## Data
┌────────
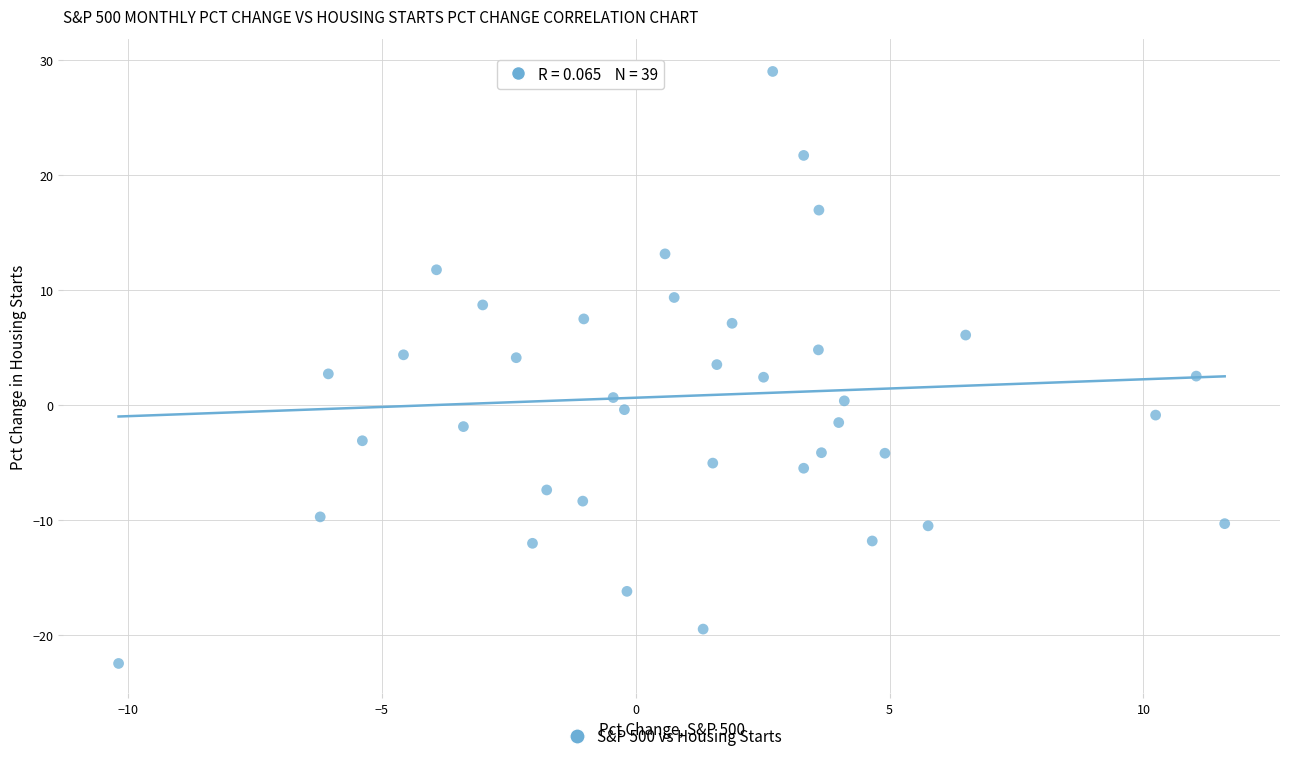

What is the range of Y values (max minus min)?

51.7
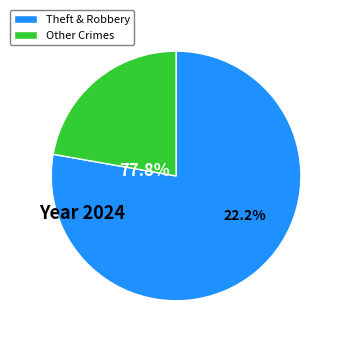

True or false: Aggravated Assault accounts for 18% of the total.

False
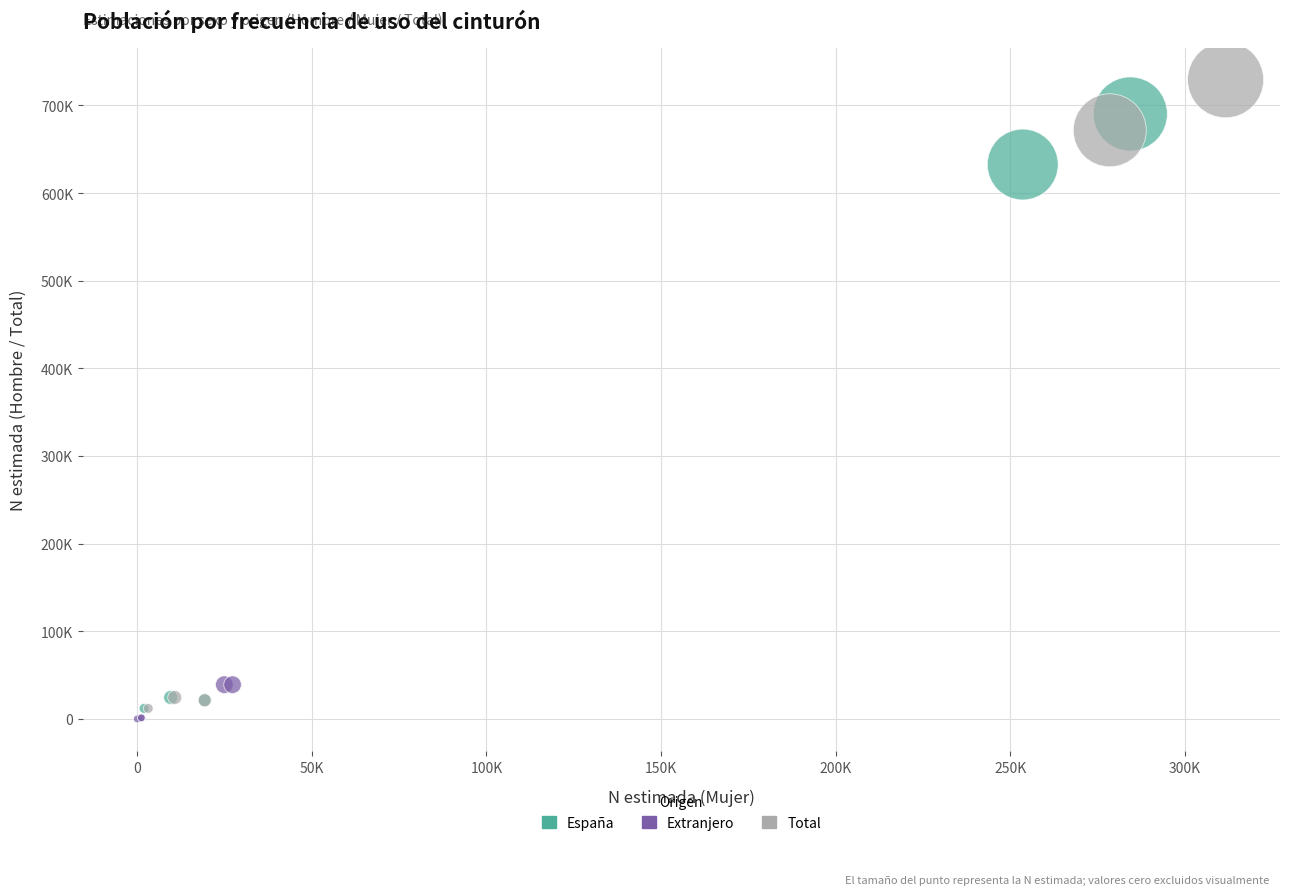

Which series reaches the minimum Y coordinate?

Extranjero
└────────
┌────────
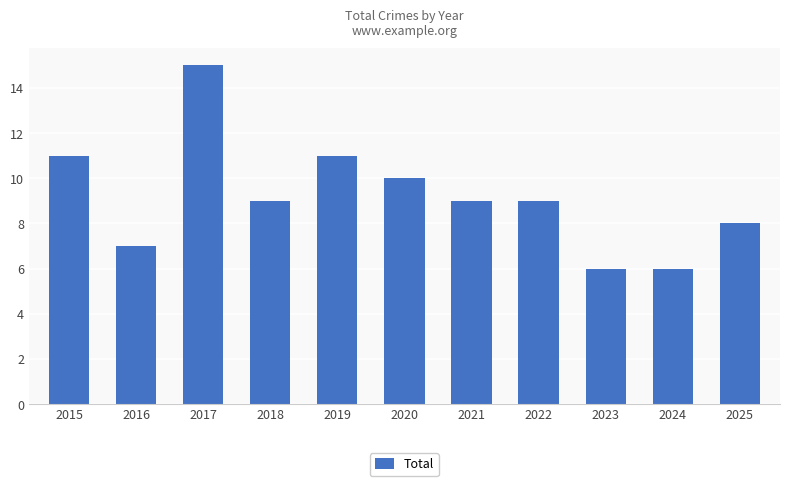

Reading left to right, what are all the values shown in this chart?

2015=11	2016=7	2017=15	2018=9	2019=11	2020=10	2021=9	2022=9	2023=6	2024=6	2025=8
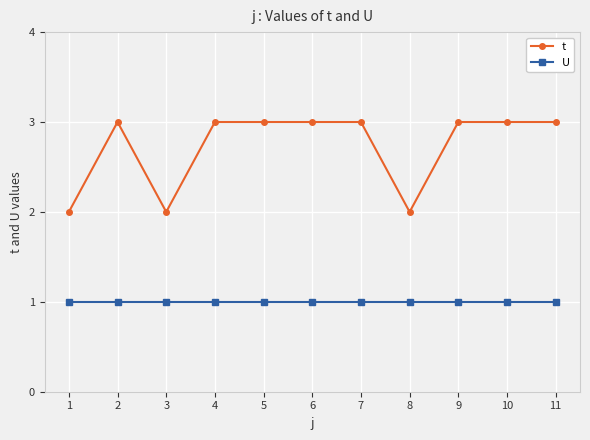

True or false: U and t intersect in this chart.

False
└────────
┌────────
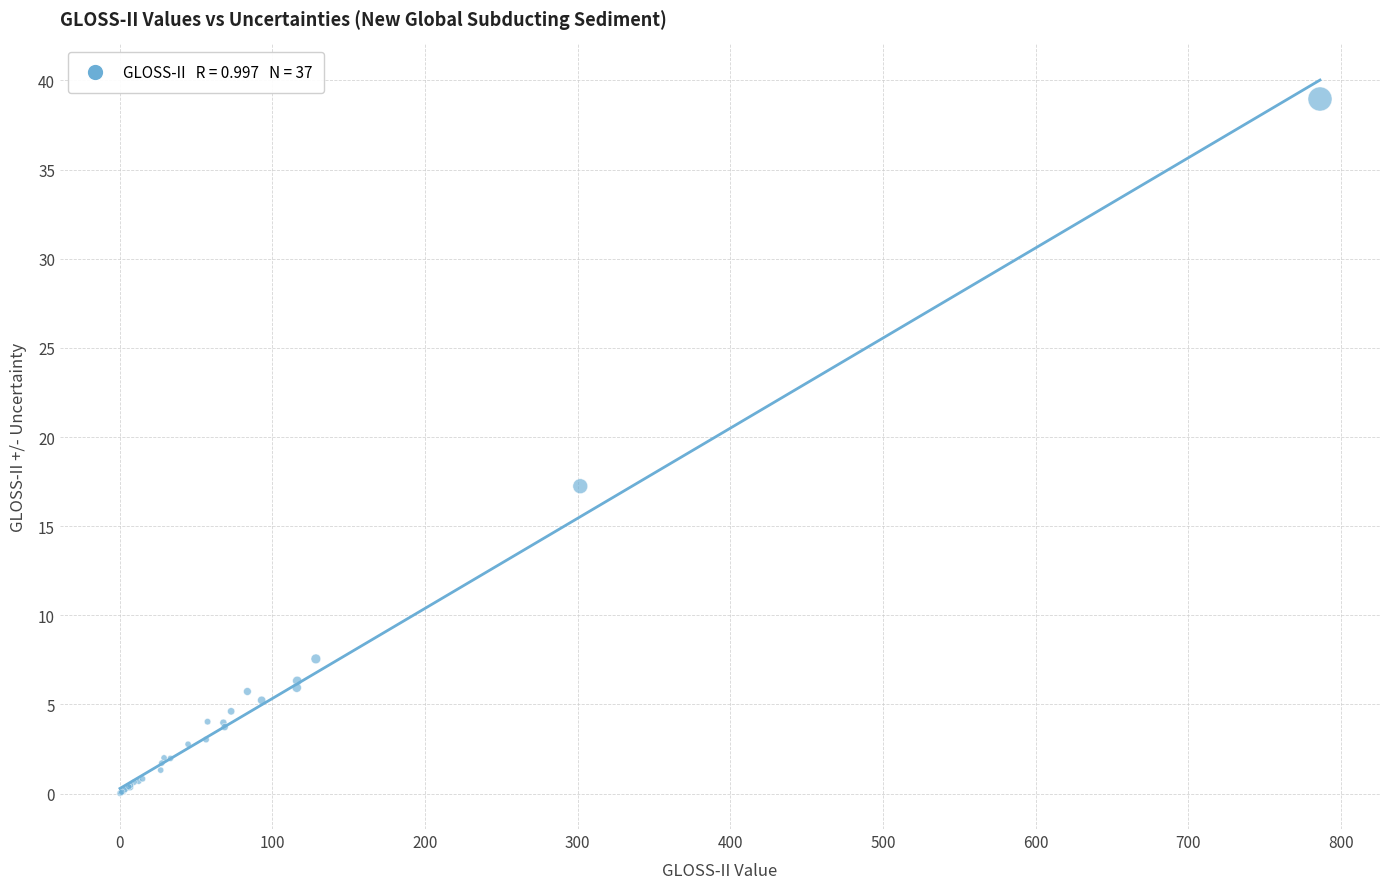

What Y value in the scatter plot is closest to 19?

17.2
└────────
## What you need to do
Copy the items from the line containing "What is the" through the line containing "Which series reaches", both lines included. Leave out the pictures.

## Response to this exercise
What is the range of Y values (max minus min)?

51.7

True or false: Aggravated Assault accounts for 18% of the total.

False

Which series reaches the minimum Y coordinate?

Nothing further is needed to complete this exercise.